Lile_aux_arbres_disparus

 

Le tome 64 des Tuniques bleues, paru fin 2021 : Où est donc Arabesque ? (Dupuis) aura été le dernier signé Lambil et Cauvin ; le tome 65, L’envoyé spécial (chez le même éditeur), par Beka et Munuera, avait été, de façon inhabituelle… publié avant, en 2020 ; Raoul Cauvin, décédé en 2021, avait en effet annoncé en 2019 que son rôle de scénariste de cette série s’arrêterait avec le 64. La nouvelle version de la série à partir du tome 65, insipide, simpliste, bien-pensante, est plus que décevante, et son seul intérêt est de faire ressortir, par contraste, ce qui avait fait la qualité de cette série. Une page se tourne, même s’il est question du retour éventuel de Willy Lambil pour dessiner le tome 66, avec un nouveau scénariste.

 

Créée en 1968 par le dessinateur Louis Salvérius avec Raoul Cauvin pour scénariste, c’est dès le quatrième volume que, suite au décès de Salvérius en 1972, le dessin sera repris par Lambil, déployant alors les multiples ressources d’un graphisme efficace et adéquat qui a contribué au succès de la série.

 

La série des Tuniques bleues a plusieurs particularités remarquables et attachantes. Elle reste lue et appréciée par plusieurs générations, comme on peut le constater en médiathèque.
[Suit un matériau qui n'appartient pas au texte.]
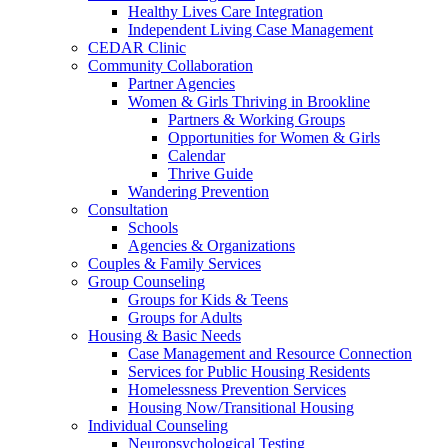
Healthy Lives Care Integration
Independent Living Case Management
CEDAR Clinic
Community Collaboration
Partner Agencies
Women & Girls Thriving in Brookline
Partners & Working Groups
Opportunities for Women & Girls
Calendar
Thrive Guide
Wandering Prevention
Consultation
Schools
Agencies & Organizations
Couples & Family Services
Group Counseling
Groups for Kids & Teens
Groups for Adults
Housing & Basic Needs
Case Management and Resource Connection
Services for Public Housing Residents
Homelessness Prevention Services
Housing Now/Transitional Housing
Individual Counseling
Neuropsychological Testing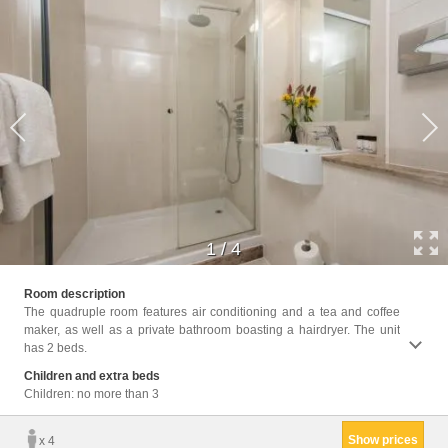
1
/
4
Facili
Room description
Hairdr
The quadruple room features air conditioning and a tea and coffee
Wake-u
maker, as well as a private bathroom boasting a hairdryer. The unit
has 2 beds.
Children and extra beds
Children: no more than 3
Show prices
x 4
Elle a la singularité de mêler d’une façon originale l’humour et le sérieux, la gravité et les gags. Cela s’est traduit au niveau du dessin, par le traitement souple et différencié des personnages. Si les principaux protagonistes, le sergent Chesterfield et le caporal Blutch, sont dessinés comme des personnages de cartoons, de dessin humoristique et non réaliste (les « gros nez », comme dirait Philippe Brocard), en revanche les personnages historiques qui apparaissent régulièrement dans les albums, tels le président Lincoln ou le général Grant, sont traités de façon plus réaliste.

 

Le sergent Chesterfield et le caporal Blutch, à la fois inséparables et d’humeurs totalement incompatibles, forment un duo mémorable par le contraste de leurs caractères. Cornélius Chesterfield, l’idéaliste, respectueux de l’ordre et attaché à des valeurs auxquelles il voue un culte ombrageux, et Blutch, éternel râleur et rebelle, qui ne s’en laisse pas compter. Au-delà de son caractère divertissant, cette bande dessinée se distingue aussi par sa dénonciation obstinée de la guerre. En outre différents aspects de la vie des soldats (nourriture, santé, hygiène, par exemple) y sont abordés à partir de faits divers authentiques qui se sont déroulés pendant la guerre de Sécession.

 

Cette série de bande dessinée est marquante aussi du fait qu’elle est un hymne sans égal à la pudeur des sentiments, avant tout de l’amitié et de la fraternité qui ne s’avoueront jamais, et, parfois, dans quelques albums, du sentiment amoureux.